In der Definition der WHO für Gesundheit werden körperliche Unversehrtheit genannt aber auch ausdrücklich seelisches Befinden und soziale Eingebundenheit. Körperliche Krankheiten entwickeln sich immer aus seelischen oder sozialen Schieflagen heraus uns sind daher nicht wirklich (man hätte es wohl gerne) getrennt zu behandeln. 

Der Sport 

Sport gibt es in Europa erst so ungefähr set 1900. Sport und Bewegung sind derzeit die überzeugendsten Mittel, um Gesundheit zu fördern. Wenn du dir dazu einmal die Frage stellst, welcher Sport denn nun gesünder ist und welcher weniger, wird es dir schwer fallen, das sachlich richtig zu bewerten. Sport sind meist modifizierte Militärertüchtigungsmethoden. Gesundheit ist hier nur ein Nebenprodukt. Auch wenn der Leistungsanspruch nicht besteht. Gesundheit als Ganzes steht nicht im Fokus.      

Der Geist

Als wesentlich richtungsweisender in Gesundheitsfragen empfand ich meine Beschäftigung mit Sprachwissenschaft. Diese Wissenschaft richtet ihren Blick  auf das Phänomen Bewusstsein. Hier werden die Markierungen gesetzt für alles, was wir als SINNVOLL erachten und was nicht. Aus dem Geistigen schöpfen wir unseren gesamten Lebensstil mit all seinen im Sinne von Gesundheit konstruktiven und destruktiven Verhaltensweisen. Geist ist dabei nicht nur unser vordergründiges Denken sondern unsere gesamte emotionale Hintergrundmusik. Hier sind unsere versteckten krankmachenden Schieflagen untergebracht. Sie sind schwierig in das Bewusstsein zu bekommen, um damit zu arbeiten.     

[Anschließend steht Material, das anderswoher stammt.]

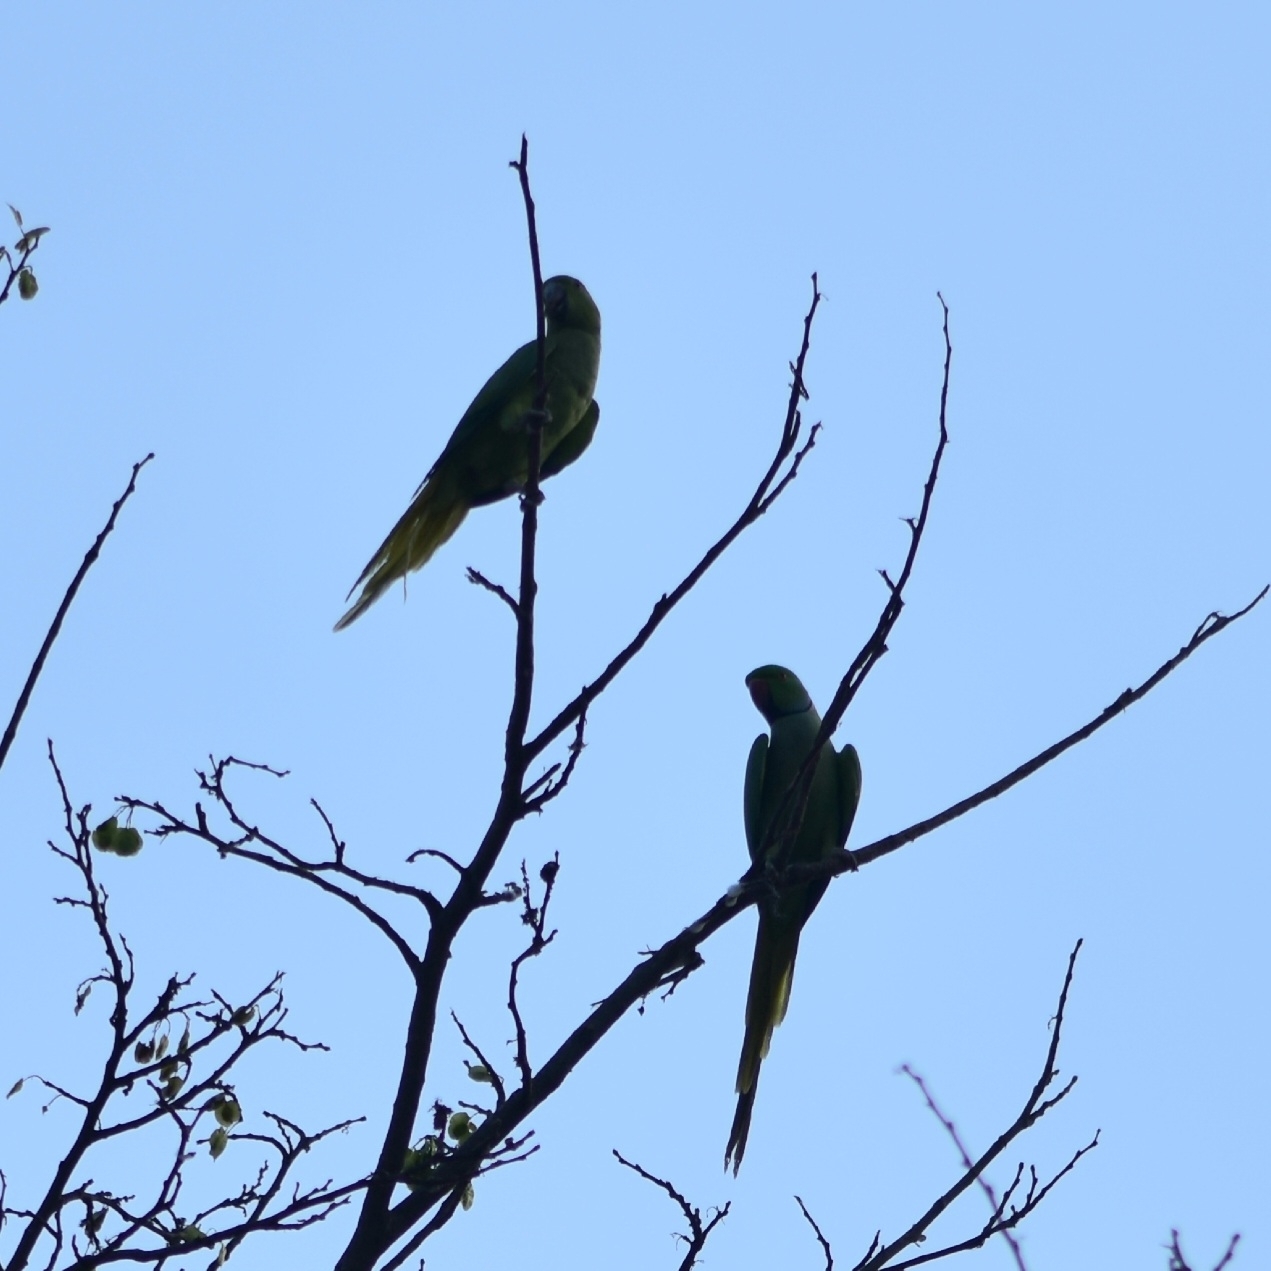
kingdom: Animalia
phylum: Chordata
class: Aves
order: Psittaciformes
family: Psittacidae
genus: Psittacula
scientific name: Psittacula krameri
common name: Rose-ringed parakeet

Die Einheit von Geist und Körper 

Alles Geistige steht mit dem Körperlichen in Verbindung, alles Körperliche mit dem Geistigen. Die Entstehung von Krankheit IST NICHT ZUFALL. Krankheit ist ein Resultat feinstofflicher Informationen, die permanant auf den Körper einwirken.
Diese feinstofflichen Informationen sind geistiger Natur. Es ist also wichtig, diese feinstofflichen Energien zu lenken. Diese Zusammenhänge einmal durch die Brille der Physiognomie oder der Theaterwissenschaften zu betrachten zeigt, das die Geist/Körper Einheit nicht nur eine asiatische Erfindung ist. Sie steckt überall drinnen und wir berufen uns auf sie bei allen unseren sozialen Kontakten.
Diese Verbindung eröffnet die Möglichkeit gezielt vom Körper zum Geist zu wirken. Die Art und Weise der Bewegung muss diese Möglichkeit bieten.